Paulo Moutinho está preocupado com o ciclo vicioso seca-queimada-seca, que pode levar a Amazônia a extremos perigosos. Ele pode aumentar a taxa de mortalidade das grandes árvores, as principais responsáveis pela manutenção da umidade no interior da floresta e diminuir sua capacidade de regeneração. Outra preocupação evidente com essa alteração na intensidade dos ciclos naturais, é com a preservação ada biodiversidade vegetal e animal. Ela é destruída no processo cíclico – desmatamento, queimadas, seca – e corre risco, posteriormente, por causa das alterações ambientais provocado por fenômenos climáticos extremos. Beto Veríssimo, do Imazon, manifestou essa preocupação, em entrevista a Míriam Leitão, para a Globonews.

O zoólogo Renato Cintra, do Instituto Nacional de Pesquisas da Amazônia (INPA) contou a Vandré Fonseca, aqui para O Eco, que “locais de reprodução estão sendo perdidos.

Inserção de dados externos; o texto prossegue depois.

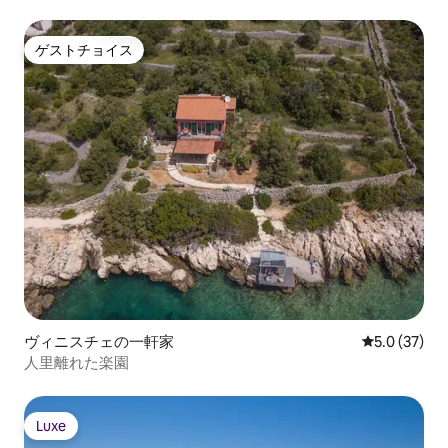
ゲストチョイス
ゲストチョイス
ヴィニスチェの一軒家
レビュー37
5.0 (37)
人里離れた楽園
Luxe
Luxe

As aves chegam para se reproduzir e não conseguem ou perdem os filhotes. Parte da exuberância da fauna associada a esses ambientes aquáticos, principalmente de aves, vai sumir.” A morte de animais compromete a floresta, ele explicou, já que muitos são polinizadores ou dispersores de sementes. É o caso das cotias, que enterram frutos das árvores. Vandré Fonseca ouviu, também, o especialista em fisiologia e bioquímica vegetal do INPA, José Francisco Gonçalves, que lhe falou do comprometimento do crescimento da vegetação. Explicou que, para se adaptar a uma realidade mais seca, as plantas evitam perder muita umidade para o ambiente. Com isso, elas deixam de assimilar carbono e reduzem a capacidade de acumular biomassa.

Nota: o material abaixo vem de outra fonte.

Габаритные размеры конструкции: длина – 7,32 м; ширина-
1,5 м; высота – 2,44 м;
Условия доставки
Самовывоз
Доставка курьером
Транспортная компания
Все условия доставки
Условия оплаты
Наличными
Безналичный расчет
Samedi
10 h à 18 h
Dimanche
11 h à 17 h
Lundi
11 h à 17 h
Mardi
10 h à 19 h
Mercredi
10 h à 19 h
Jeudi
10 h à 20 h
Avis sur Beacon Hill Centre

Em resumo, estamos falando de uma tragédia anunciada, que a comunidade científica brasileira conhece e que pode ser mitigada, se não evitada. A queimada se tornou uma inimiga evidente e precisa ser combatida com muito mais vigor. A maioria dos pequenos e médios proprietários a usa e, diga-se, com incentivo de órgãos governamentais – inclusive ambientais – que imaginam que é melhor ensinar a queimada controlada, do que deixar os agricultores usá-la indiscriminadamente, já que não se pode controlá-la. Já contei aqui que, no Pantanal, essa é a visão geral, inclusive de proprietários com atitude ambiental mais responsável, vários proprietários de RPPN’s. Mas todos consideram inevitável queimar os caronais na seca, “até para evitar o fogo espontâneo, inadvertido, que poderia assumir proporções incontroláveis”. Esse é o problema brasileiro mais agudo. Um certo fatalismo, não destituído de oportunismo, que vê certas coisas como inevitáveis. O custo de soluções alternativas à queimada tornaria impossível adota-las. Ao mesmo tempo, os governos gastam fortunas com incentivos que nada fazem se não aumentar a ineficiência da economia e enriquecer capitalistas incompetentes. Não dá para fiscalizar e aplicar a lei, então, ensinamos a desobedecer de forma menos lesiva. E vamos tocando a vida, cada vez mais informalmente, cada vez mais desregradamente, cada vez mais predatoriamente.